Quick tips on ML Infrastructure

Dawid Laszuk published on
6 min, 1015 words

ML infrastructure plays a crucial role in the success of a machine learning project. Building and maintaining ML infrastructure can be complex and time-consuming, especially when started from scratch for each project. Obviously, horses for courses; some projects are one-offs and optimising might derail your enthusiasm, and some projects are so large that everything becomes an exception. Most projects, however, are (un)fortunately going to be very similar from a high-level perspective. Each will need some data storage, computation units and means to deploy models. Here are a few short tips.

Plan ahead

First and foremost, it's important to have a clear understanding of the requirements of the project. This includes the types of data that will be used, the size of the data sets, and the computational resources needed. Think a bit ahead but don't over complicate. Yes, we all have a grand plan that eventually our models are going to be multi-modal and we'll somehow be able to add every dataset we find. It might be true in your case. However, be honest and think how long it'd take you to get there. Tooling and services' offerings are improving at such a quick pace that most projections over two years are unlikely, and over three years are unreasonable. Plan next year and think ahead about what are going to be your growing opportunities.

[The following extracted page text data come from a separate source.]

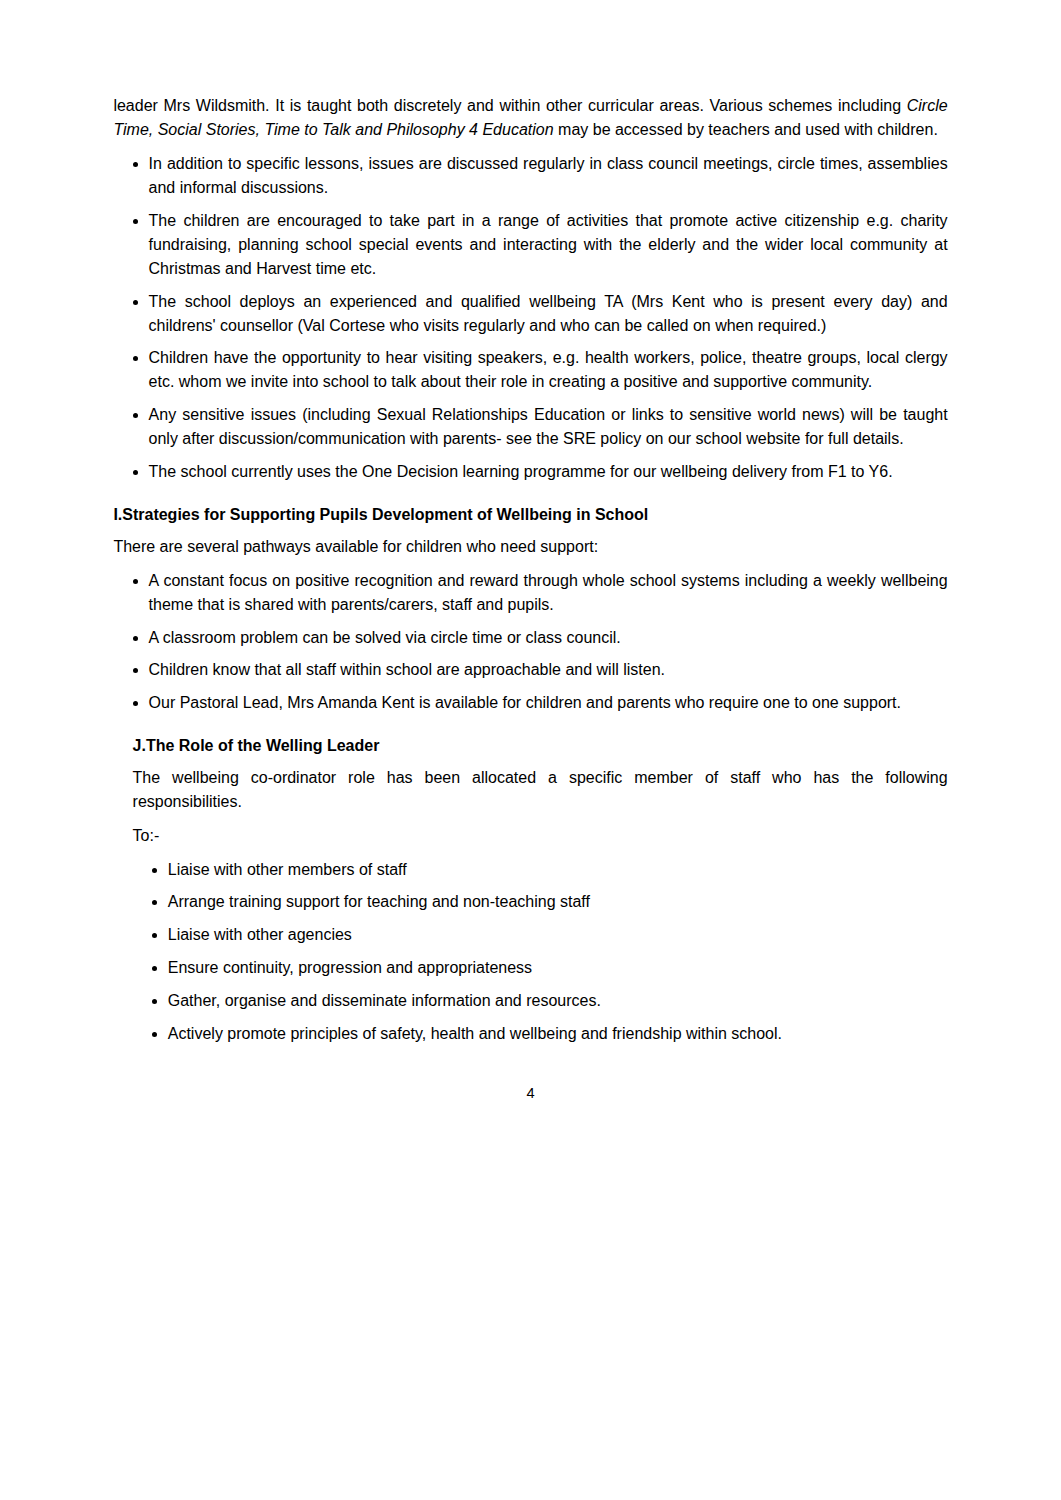leader Mrs Wildsmith. It is taught both discretely and within other curricular areas. Various schemes including Circle Time, Social Stories, Time to Talk and Philosophy 4 Education may be accessed by teachers and used with children.
In addition to specific lessons, issues are discussed regularly in class council meetings, circle times, assemblies and informal discussions.
The children are encouraged to take part in a range of activities that promote active citizenship e.g. charity fundraising, planning school special events and interacting with the elderly and the wider local community at Christmas and Harvest time etc.
The school deploys an experienced and qualified wellbeing TA (Mrs Kent who is present every day) and childrens' counsellor (Val Cortese who visits regularly and who can be called on when required.)
Children have the opportunity to hear visiting speakers, e.g. health workers, police, theatre groups, local clergy etc. whom we invite into school to talk about their role in creating a positive and supportive community.
Any sensitive issues (including Sexual Relationships Education or links to sensitive world news) will be taught only after discussion/communication with parents- see the SRE policy on our school website for full details.
The school currently uses the One Decision learning programme for our wellbeing delivery from F1 to Y6.
I.Strategies for Supporting Pupils Development of Wellbeing in School
There are several pathways available for children who need support:
A constant focus on positive recognition and reward through whole school systems including a weekly wellbeing theme that is shared with parents/carers, staff and pupils.
A classroom problem can be solved via circle time or class council.
Children know that all staff within school are approachable and will listen.
Our Pastoral Lead, Mrs Amanda Kent is available for children and parents who require one to one support.
J.The Role of the Welling Leader
The wellbeing co-ordinator role has been allocated a specific member of staff who has the following responsibilities.
To:-
Liaise with other members of staff
Arrange training support for teaching and non-teaching staff
Liaise with other agencies
Ensure continuity, progression and appropriateness
Gather, organise and disseminate information and resources.
Actively promote principles of safety, health and wellbeing and friendship within school.
4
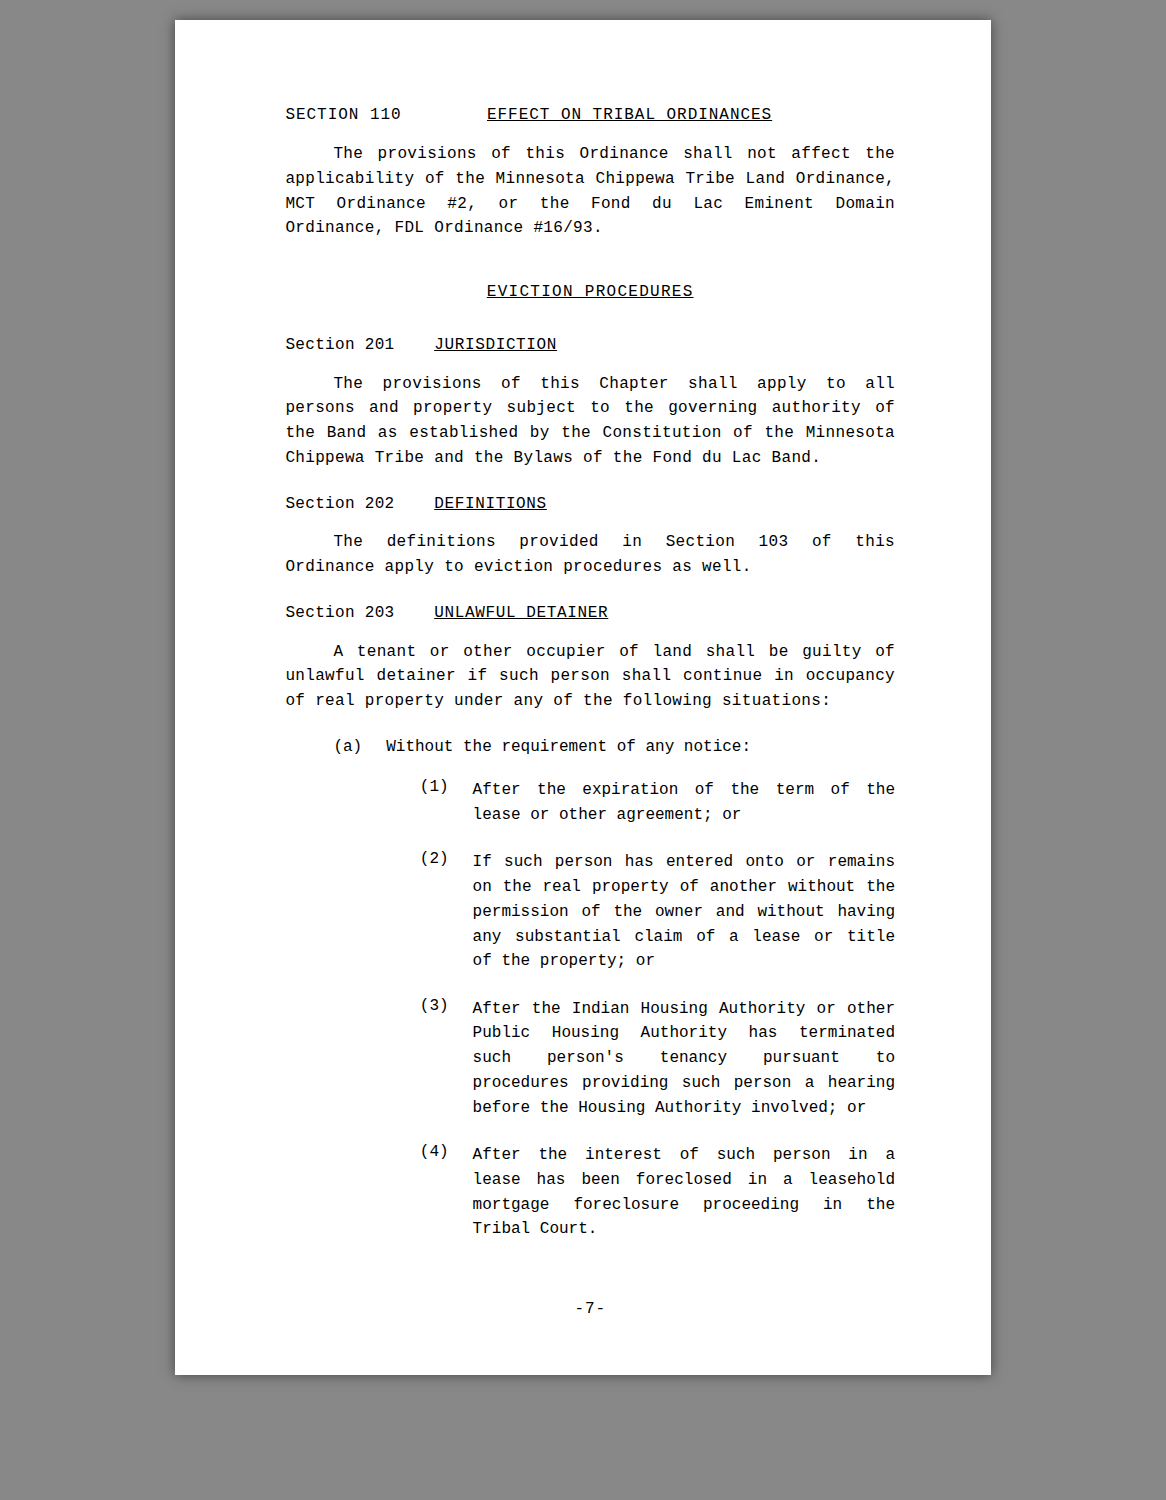SECTION 110 EFFECT ON TRIBAL ORDINANCES
The provisions of this Ordinance shall not affect the applicability of the Minnesota Chippewa Tribe Land Ordinance, MCT Ordinance #2, or the Fond du Lac Eminent Domain Ordinance, FDL Ordinance #16/93.
EVICTION PROCEDURES
Section 201 JURISDICTION
The provisions of this Chapter shall apply to all persons and property subject to the governing authority of the Band as established by the Constitution of the Minnesota Chippewa Tribe and the Bylaws of the Fond du Lac Band.
Section 202 DEFINITIONS
The definitions provided in Section 103 of this Ordinance apply to eviction procedures as well.
Section 203 UNLAWFUL DETAINER
A tenant or other occupier of land shall be guilty of unlawful detainer if such person shall continue in occupancy of real property under any of the following situations:
(a)
Without the requirement of any notice:
(1)
After the expiration of the term of the lease or other agreement; or
(2)
If such person has entered onto or remains on the real property of another without the permission of the owner and without having any substantial claim of a lease or title of the property; or
(3)
After the Indian Housing Authority or other Public Housing Authority has terminated such person's tenancy pursuant to procedures providing such person a hearing before the Housing Authority involved; or
(4)
After the interest of such person in a lease has been foreclosed in a leasehold mortgage foreclosure proceeding in the Tribal Court.
-7-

Once you know where you're heading, consider how you are going to get there. Start locally with just your computer and small datasets. The goal should be to run an end-to-end solution in the simplest manner possible. Probably, eventually, you will put it into the public cloud (AWS or Azure) or some dedicated services (Hugging Face or Netlify) but don't start with it; there's plenty to debug in the beginning and "somewhere else" is simply slow.


While you're developing and debugging, think about how you're going to automate all components. Yes, get those computers to finally do something for you. Not only will you shave off some minutes (hours when scaled), you'll also reduce fat-finger errors. Automation through scripts and tools also help to easier include other people into the project. Scripts can be followed and third party tools typically have documentation for better understanding. Codifying everything can be a bit of an investment, especially in the beginning, but(!), the code is going to live and grow with the solution and it'll be a source of truth when the documentation is outdated.

As a side note, codifying infrastructure, e.g. with Terraform, and deployment, e.g. docker swarm mode or kubernetes, allows for quick start-up and tear-down. This is very useful if you're on a budget and always looking for the best deal, or if you're a startup and getting some credits from the cloud providers. Having a flexible deployment can literally save you thousands of dollars.


The automation also helps with reproducibility. Models that can't reproduce scores are like developers saying that something worked on their machine. A "must" which will save you a lot of time in the future is adding plenty of functional and integration tests to your continuous integration (CI) and deployment (CD) pipelines. Capture metrics and check whether the change is sensible. If the model or the input data hasn't changed, scores should be the same. Note that the reverse is also true; if the model or the input data have changed then (some of) the results should also change. The basics are: all code is in version control (e.g. git), the environment stays the same (e.g. docker), you have golden dataset on a side (e.g. csv in s3), and previously trained model artefacts to use and compare. To be clear, reproducibility is very important from a scientific point of view, but it is even more important in the industry when things will break and the higher ups will come down to look for scapegoats. Don't be an easy target.


The best way of avoiding the looks, however, is being on top of the game. Proper monitoring and logging is an invaluable way of understanding models' health. In code, often add sanity checks for trivial stuff, e.g. checking the shape of matrix/dataframe is exactly as expected and that there aren't any NaNs or duplicate records. Panic application if needed but definitely log and capture these. For metrics, you likely have some metric that you optimise your model for and that one needs tracking. But, there's also plenty of descriptive metrics, like the shape of input data, the time it takes for processing, ranges of intermediate values... If you're working with ML models you likely enjoy watching plots, so give yourself a treat and spare no effort here. We're very good at spotting patterns, and lack of them, in good visualisations and graphs. And by "we" I don't mean only ML-folks but the general population. By sharing graphs with others it'll be easier to explain your expectations and what issues you're facing. It's also almost guaranteed that rather quickly you'll notice something that you didn't anticipate and thought it would never happen. For these, it's great if there is a system with alerts. Similarly to logs in code, put alerts on metrics that are obviously bad, e.g. number of people detected in a photo is more than 10000 or price of something is negative. This not only checks for weirdness in data, it also helps future you to just adjust the threshold, rather than come up with the most correct threshold (which doesn't exist).

Monitoring and alarming is crucial. It's the "if the tree falls" in the forest; how do you know your model is running even if you don't observe it? It's the "are we there yet"; when do we need to work on a better version of the model? It's the "can't we just"; why are we spending money on boxes with parameters instead of just writing a few custom cases? And, if other ifs are iffy; it allows you to bluntly stare at the screen and tell others that you're working.